The National Hockey League does not have a doping problem. You just have to ask.
Everyone from Gary Bettman to the Columbus Blue Jackets locker room strongly supports the idea that the NHL is not affected by the syringe and the steroid. In fact, they are so confident that for five months a year no player can be subject to drug testing.
Say what?
It’s true: from the day the puck drops in the playoffs to the opening of training camp, players no longer fear drug testing. Article 47.5 of the collective agreement covers testing procedures for performance-enhancing substances. It reads:
“Each NHL player…will be subject to up to two (2) tests without notice during the period from the start of training camp until the end of the regular season. »
One might think that this is an oversight on the part of the League, a poorly worded and involuntary gap.
It’s not.
The National Hockey League Players’ Association (NHLPA) included this clause to protect its players from any “potential distractions” during the playoffs, a notion with which Sydney Crosby agrees. In turn, players benefit from the honor system for five months per year.
In the four years since the NHL/NHLPA policy was adopted, only one player, former defenseman Sean Hill, has tested positive for banned substances.
Two years earlier, Blue Jackets defenseman Brian Berard tested positive for anabolic steroids. He was handed a two-year ban from international competition, but the NHL took no action.
The test was administered by the United States Anti-Doping Agency in preparation at the Olympic team’s suggestion, not by the NHL, so there was no postponement.
An actor taken in four years of active politics represents an almost impeccable record. It’s always a question of chicken or the egg: is the record clean because the players are not cheating or because the system is insufficient?
According to Rick Nash, it’s the first. “I would say we’re clean as well,” the Blue Jacket captain told Tom Reed. The Columbus Dispatch.
Nash isn’t the only one who thinks hockey’s remarkably clean doping record is normal. NHL Deputy Commissioner Bill Daly says there is no steroid problem in his league. “We never had the same problem” as baseball, he said. “Hockey players have been tested on the international stage for many years. It’s just not in their culture.
What Daly forgets is that at one time, no matter how long ago, doping wasn’t part of baseball culture either. There was a time when the American pastime was pure and free from speculation about who did or didn’t consume.
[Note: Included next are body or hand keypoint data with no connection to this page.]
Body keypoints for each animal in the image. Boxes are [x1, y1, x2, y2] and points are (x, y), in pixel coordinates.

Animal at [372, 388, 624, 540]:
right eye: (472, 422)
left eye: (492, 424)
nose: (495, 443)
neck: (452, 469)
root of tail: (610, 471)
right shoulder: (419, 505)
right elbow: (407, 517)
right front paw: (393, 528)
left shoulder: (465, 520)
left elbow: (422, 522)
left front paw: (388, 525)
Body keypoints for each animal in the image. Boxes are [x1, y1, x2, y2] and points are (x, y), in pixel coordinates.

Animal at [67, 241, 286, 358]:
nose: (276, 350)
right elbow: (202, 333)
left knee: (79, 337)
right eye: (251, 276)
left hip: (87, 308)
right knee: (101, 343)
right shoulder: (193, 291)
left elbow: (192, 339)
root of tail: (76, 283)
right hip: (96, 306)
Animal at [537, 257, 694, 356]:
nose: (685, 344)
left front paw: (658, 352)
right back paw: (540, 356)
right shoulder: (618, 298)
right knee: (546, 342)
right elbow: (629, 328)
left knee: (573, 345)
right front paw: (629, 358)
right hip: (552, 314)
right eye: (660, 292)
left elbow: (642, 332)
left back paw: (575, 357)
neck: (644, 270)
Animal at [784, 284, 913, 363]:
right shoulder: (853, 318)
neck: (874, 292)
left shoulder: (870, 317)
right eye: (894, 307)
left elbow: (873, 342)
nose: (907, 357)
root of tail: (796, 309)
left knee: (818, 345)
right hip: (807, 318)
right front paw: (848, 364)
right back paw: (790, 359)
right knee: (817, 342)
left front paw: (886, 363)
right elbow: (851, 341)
Daly also believes that “there is no need for an independent investigation into” hockey, akin to a Mitchell report on the ice.
But, as Rick Reilly asked then-Chicago Cub Sammy Sossa, why wait?
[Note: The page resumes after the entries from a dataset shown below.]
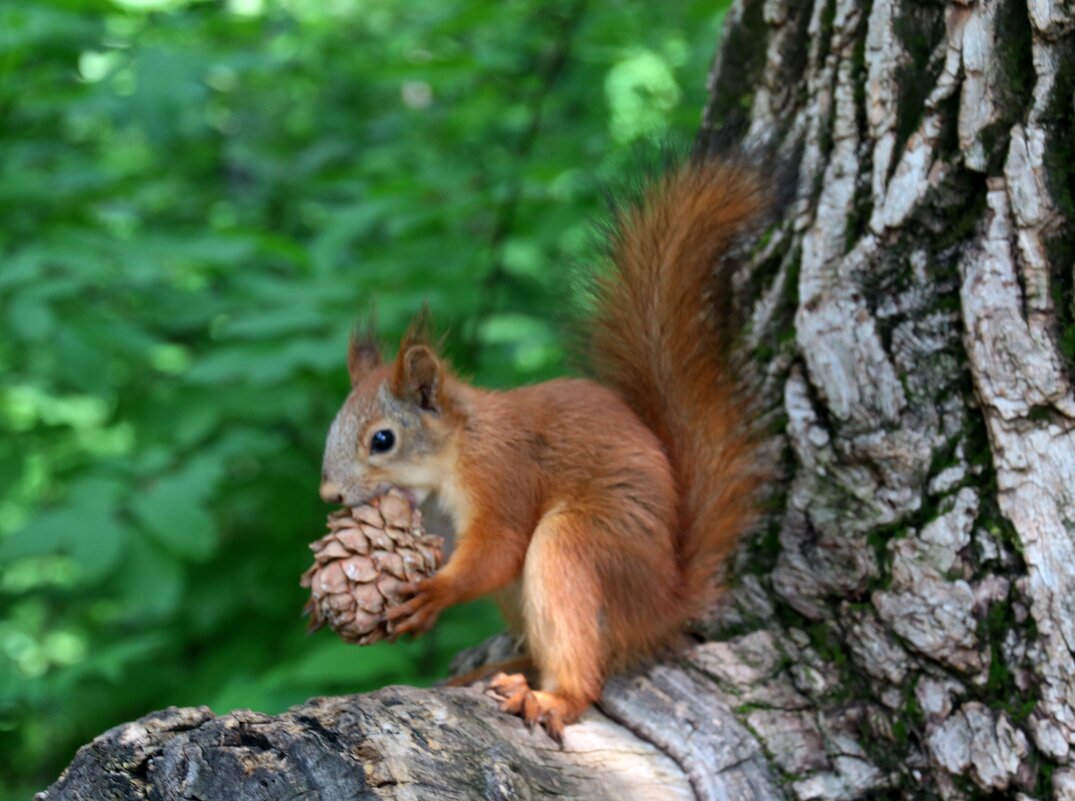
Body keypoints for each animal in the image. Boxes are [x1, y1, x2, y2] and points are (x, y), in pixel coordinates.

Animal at [318, 154, 774, 744]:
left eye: (382, 440)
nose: (329, 495)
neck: (454, 457)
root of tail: (663, 606)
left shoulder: (503, 474)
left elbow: (500, 547)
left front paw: (436, 593)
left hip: (579, 546)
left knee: (582, 663)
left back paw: (549, 697)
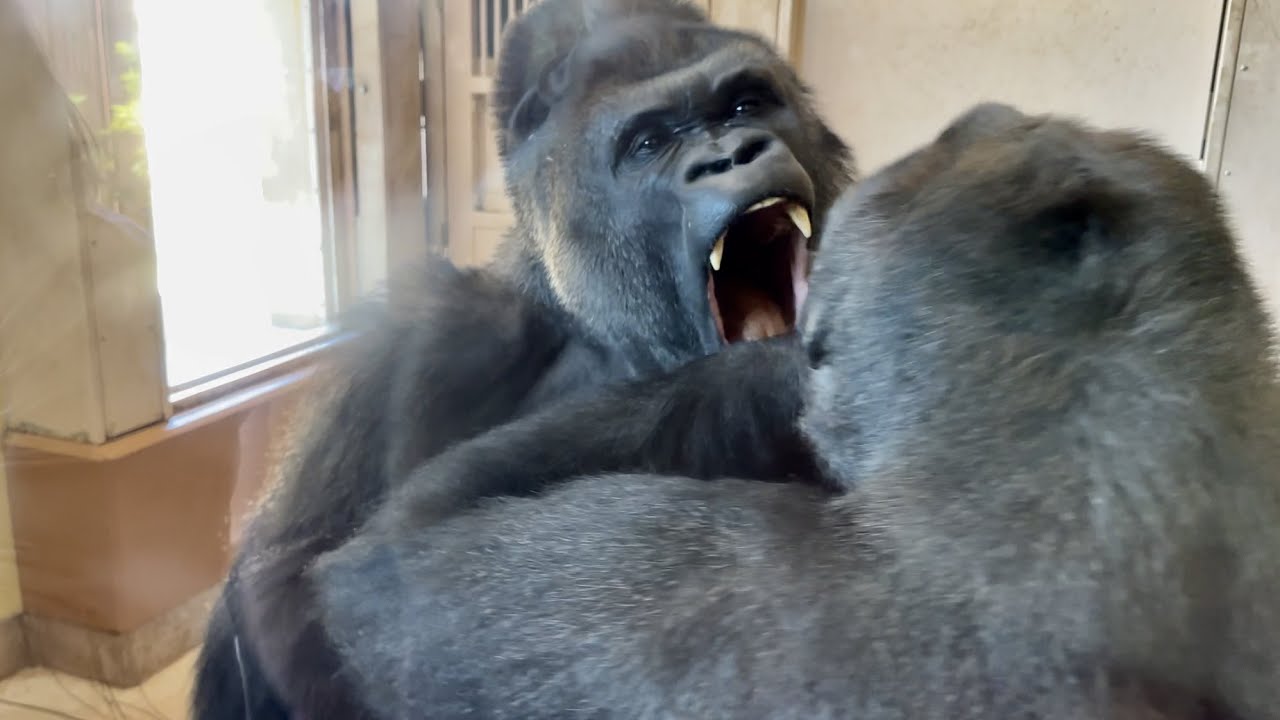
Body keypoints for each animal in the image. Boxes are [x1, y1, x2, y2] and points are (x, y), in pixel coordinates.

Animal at [191, 0, 856, 717]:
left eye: (745, 105)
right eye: (649, 144)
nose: (732, 155)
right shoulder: (426, 336)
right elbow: (302, 590)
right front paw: (788, 375)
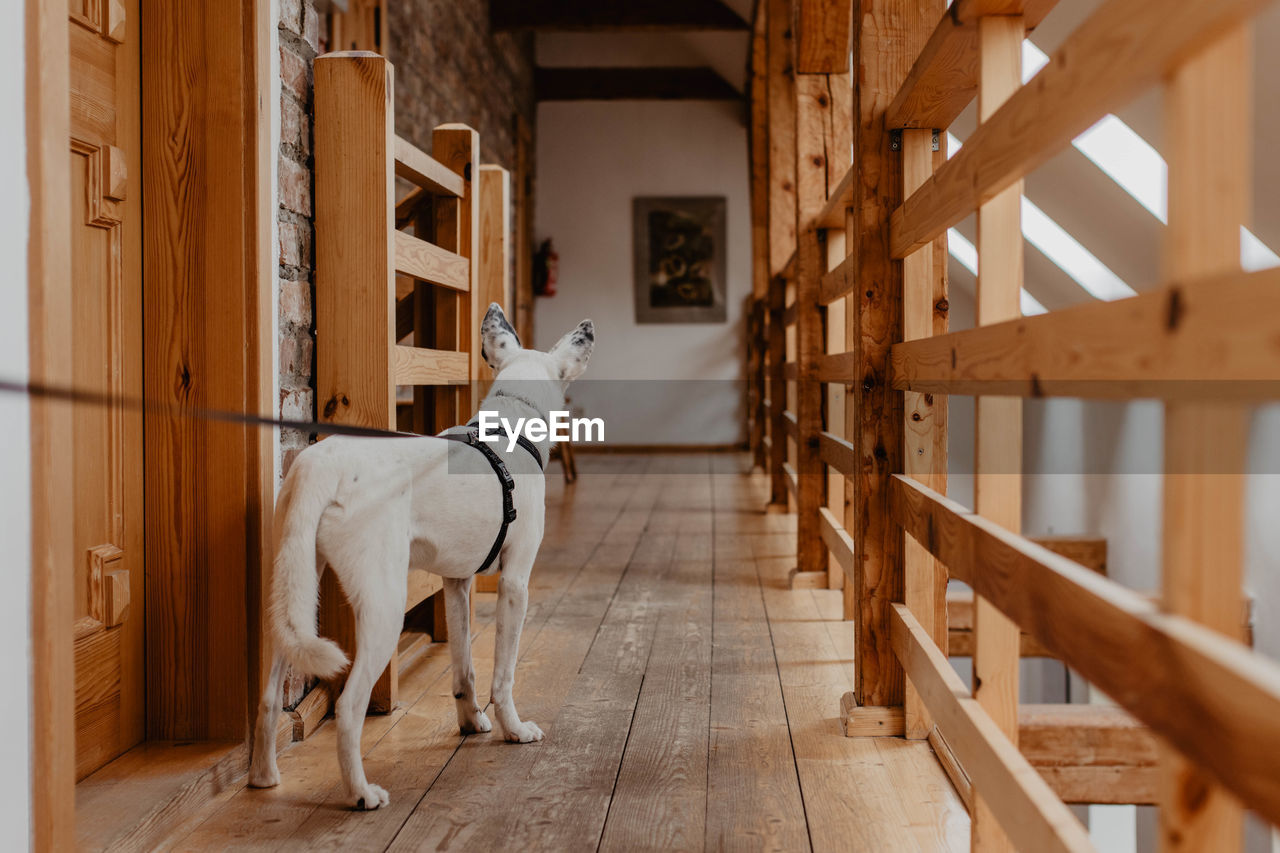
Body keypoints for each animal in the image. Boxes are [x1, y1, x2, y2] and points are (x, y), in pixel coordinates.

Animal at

“Why wait to see what the players association does,” Reilly suggested. “Why don’t you step in now and get tested?” You show everyone that you are clean. It will take a cloud off you and a cloud off the game.”
Such a cloud, so many argue, simply does not exist in hockey.
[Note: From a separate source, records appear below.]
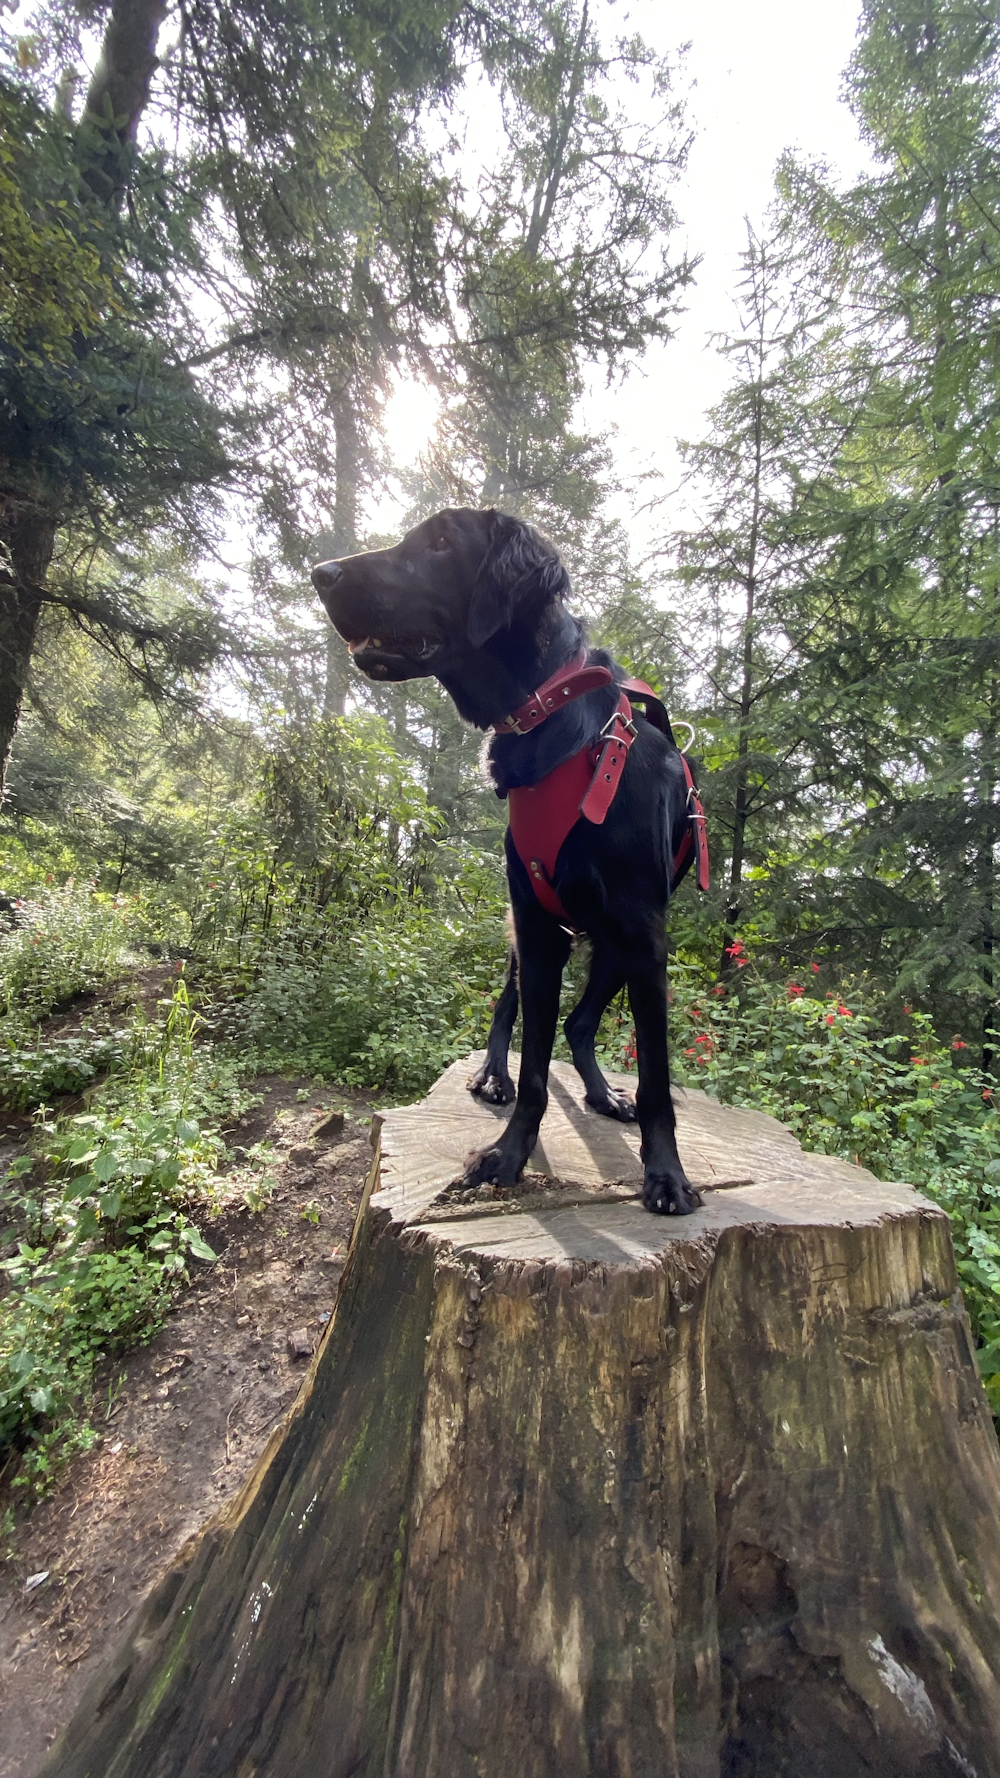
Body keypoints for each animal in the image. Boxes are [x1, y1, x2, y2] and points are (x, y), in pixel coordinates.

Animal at [313, 508, 701, 1216]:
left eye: (442, 542)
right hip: (535, 932)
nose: (321, 573)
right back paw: (493, 1074)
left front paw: (666, 1176)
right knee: (511, 1008)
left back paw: (604, 1094)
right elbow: (533, 1070)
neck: (553, 719)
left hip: (611, 946)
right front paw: (508, 1154)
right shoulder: (538, 927)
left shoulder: (645, 936)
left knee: (579, 1023)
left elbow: (656, 1079)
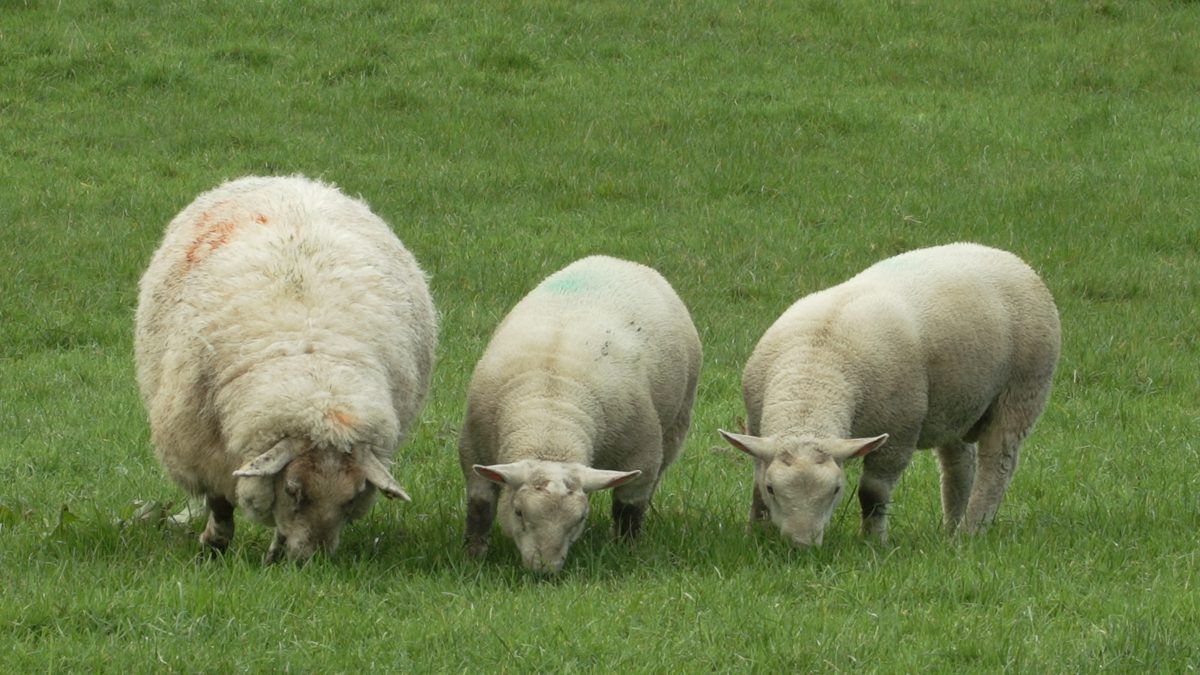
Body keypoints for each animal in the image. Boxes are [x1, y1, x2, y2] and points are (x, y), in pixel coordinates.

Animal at [135, 175, 437, 563]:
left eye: (352, 498)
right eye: (293, 490)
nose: (313, 561)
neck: (317, 377)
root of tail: (286, 179)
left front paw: (276, 553)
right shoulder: (200, 446)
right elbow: (219, 503)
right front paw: (214, 546)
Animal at [459, 255, 701, 574]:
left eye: (580, 519)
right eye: (519, 512)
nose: (544, 570)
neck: (550, 421)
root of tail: (618, 260)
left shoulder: (641, 454)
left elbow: (629, 510)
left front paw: (625, 550)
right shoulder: (474, 449)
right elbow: (480, 506)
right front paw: (473, 555)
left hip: (676, 425)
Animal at [720, 243, 1060, 546]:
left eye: (836, 489)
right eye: (772, 488)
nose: (801, 545)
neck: (815, 372)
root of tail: (1008, 257)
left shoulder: (898, 433)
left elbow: (873, 492)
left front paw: (873, 542)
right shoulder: (758, 431)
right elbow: (754, 486)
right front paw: (756, 535)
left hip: (1023, 389)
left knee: (997, 462)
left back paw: (971, 530)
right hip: (957, 401)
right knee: (959, 464)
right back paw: (951, 529)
The NHL’s anti-doping standards were called into question by former World Anti-Doping Agency president Dick Pound, who called the policy “very seriously flawed” and predicted that a third of NHL players were taking performance-enhancing substances.
Daly, for one, thinks year-round testing would be beneficial. “The league would support expanding the scope of the policy,” he told Reed.
The common three-month cycle in which performance-enhancing drugs must be flushed out of the system, Daly says, doesn’t give players “a long period of benefit.” “Our players are great role models,” he continued, “and they have a great reputation for their integrity, and I would hate to see that affected.”
In simple terms? Policy. The NHLPA and the NHL have a very precarious, push/pull relationship, and doping is not a subject the NHL wants to highlight.
The playoffs, the precise moment when the tests stop, are the most important in terms of recovery and rehabilitation. With only one day off between series games and series often spanning the entire seven games, reducing the grueling rehab process would give players an advantage.
This would steer players away from anabolic steroids, which add bulk and strength, and toward stimulants. The biggest concern, Reed writes, is “the possible use of blood doping.”
Blood doping essentially increases the body’s production of red blood cells, which “helps produce more oxygen and internal fuel for the muscles, giving the athlete more endurance.”
Additionally, blood doping acts quickly – sometimes within a few days – and can be cleared from the system within a week and a half.
Alexei Cherepanov, a New York Rangers prospect who died in October last year, was a blood doping enthusiast. He never played a game in the NHL, but why would he stop once he got to the Show?
Right now, the NHL doesn’t have “the same problem” as baseball. Waiting for a shower of needles, however, is naive and unwise. The time for “outrageous” doping allegations “with answers” is over. It is time for the NHL and NHLPA to take a proactive approach.
Adopt a stricter drug testing policy. Pee in the cup, and pee in it all year round.